**Data for the task:**
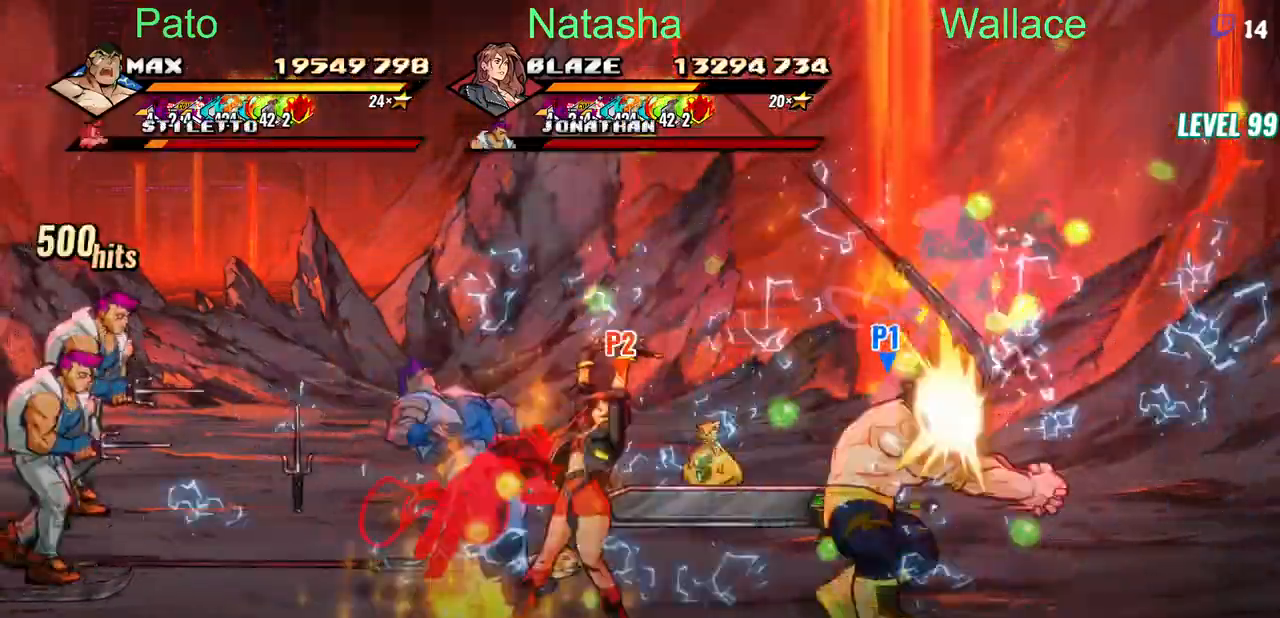
Gameplay with a controller (PlayStation layout); each line is a JSON object with the inputs held at the frame after it (dt_ms = milliseconds from this image to that frame). "events" lists button and stick changes between this image and that frame as [ms after this image, input, new state], when the widget could be followed in between. Not read: L1 L3 R3 left_stick right_stick.
{"dt_ms": 1000, "buttons": ["DPAD_UP"]}
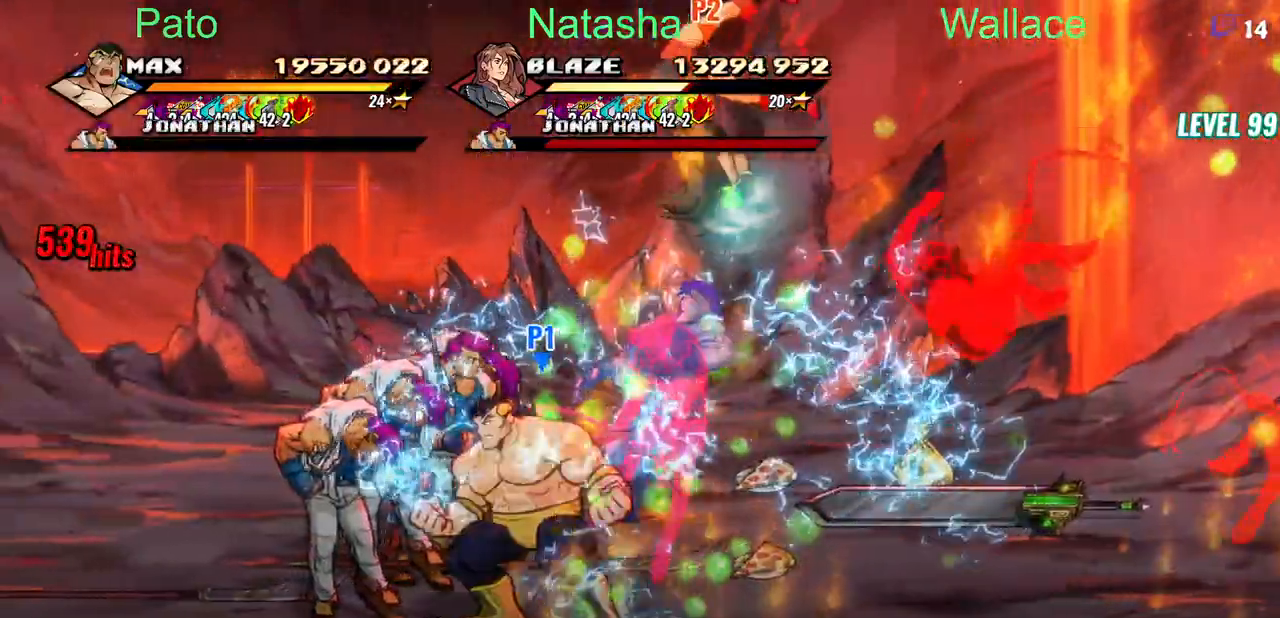
{"dt_ms": 500, "buttons": ["DPAD_UP", "DPAD_LEFT"], "events": [[417, "DPAD_LEFT", "down"]]}
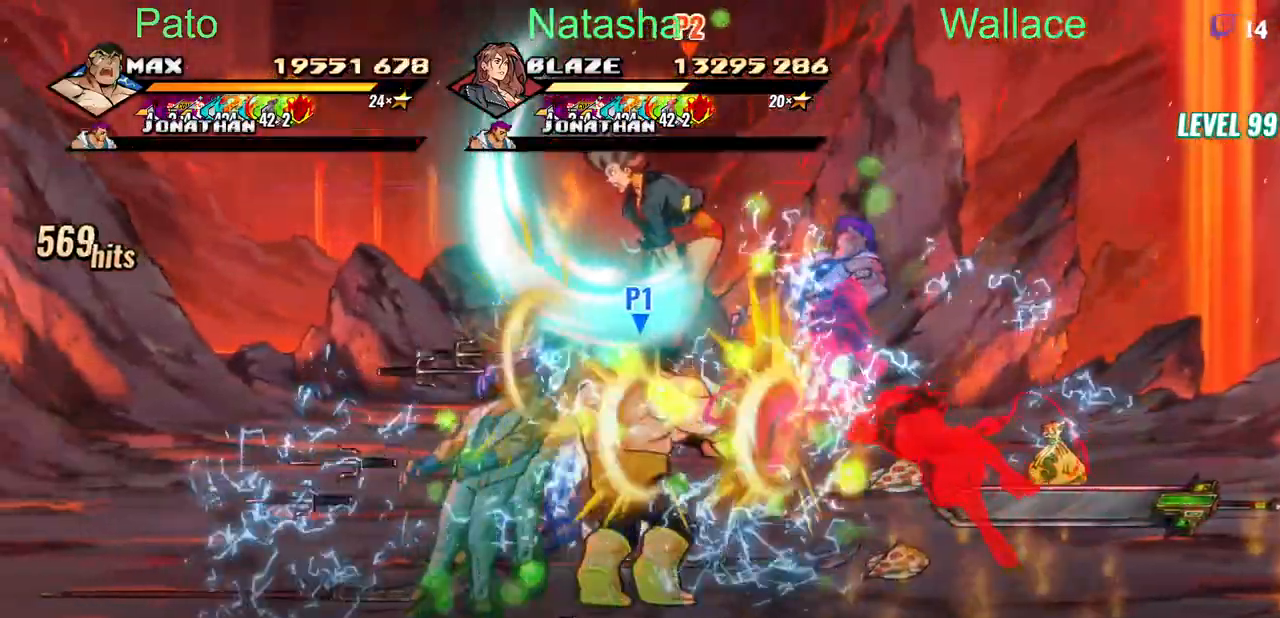
{"dt_ms": 500, "buttons": []}
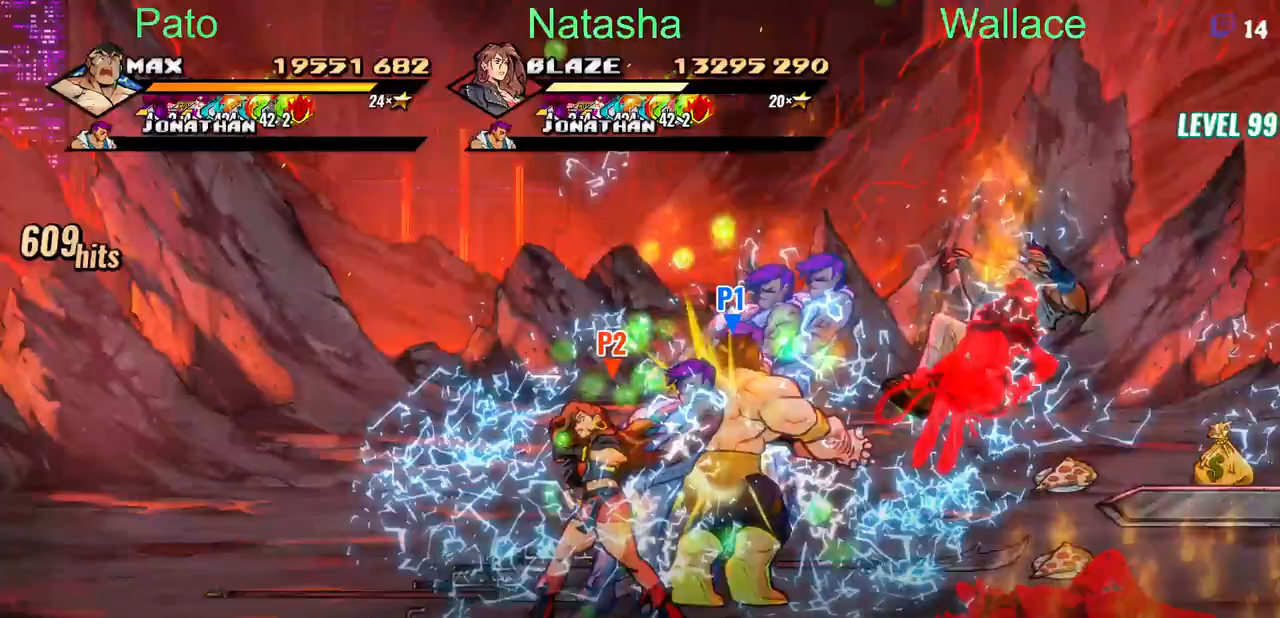
{"dt_ms": 500, "buttons": ["DPAD_RIGHT"], "events": [[67, "DPAD_RIGHT", "down"]]}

**Task statement:** Your task is to find each line in the entries that contains the string "down" and copy it.

**Exercise solution:**
{"dt_ms": 500, "buttons": ["DPAD_UP", "DPAD_LEFT"], "events": [[417, "DPAD_LEFT", "down"]]}
{"dt_ms": 500, "buttons": ["DPAD_RIGHT"], "events": [[67, "DPAD_RIGHT", "down"]]}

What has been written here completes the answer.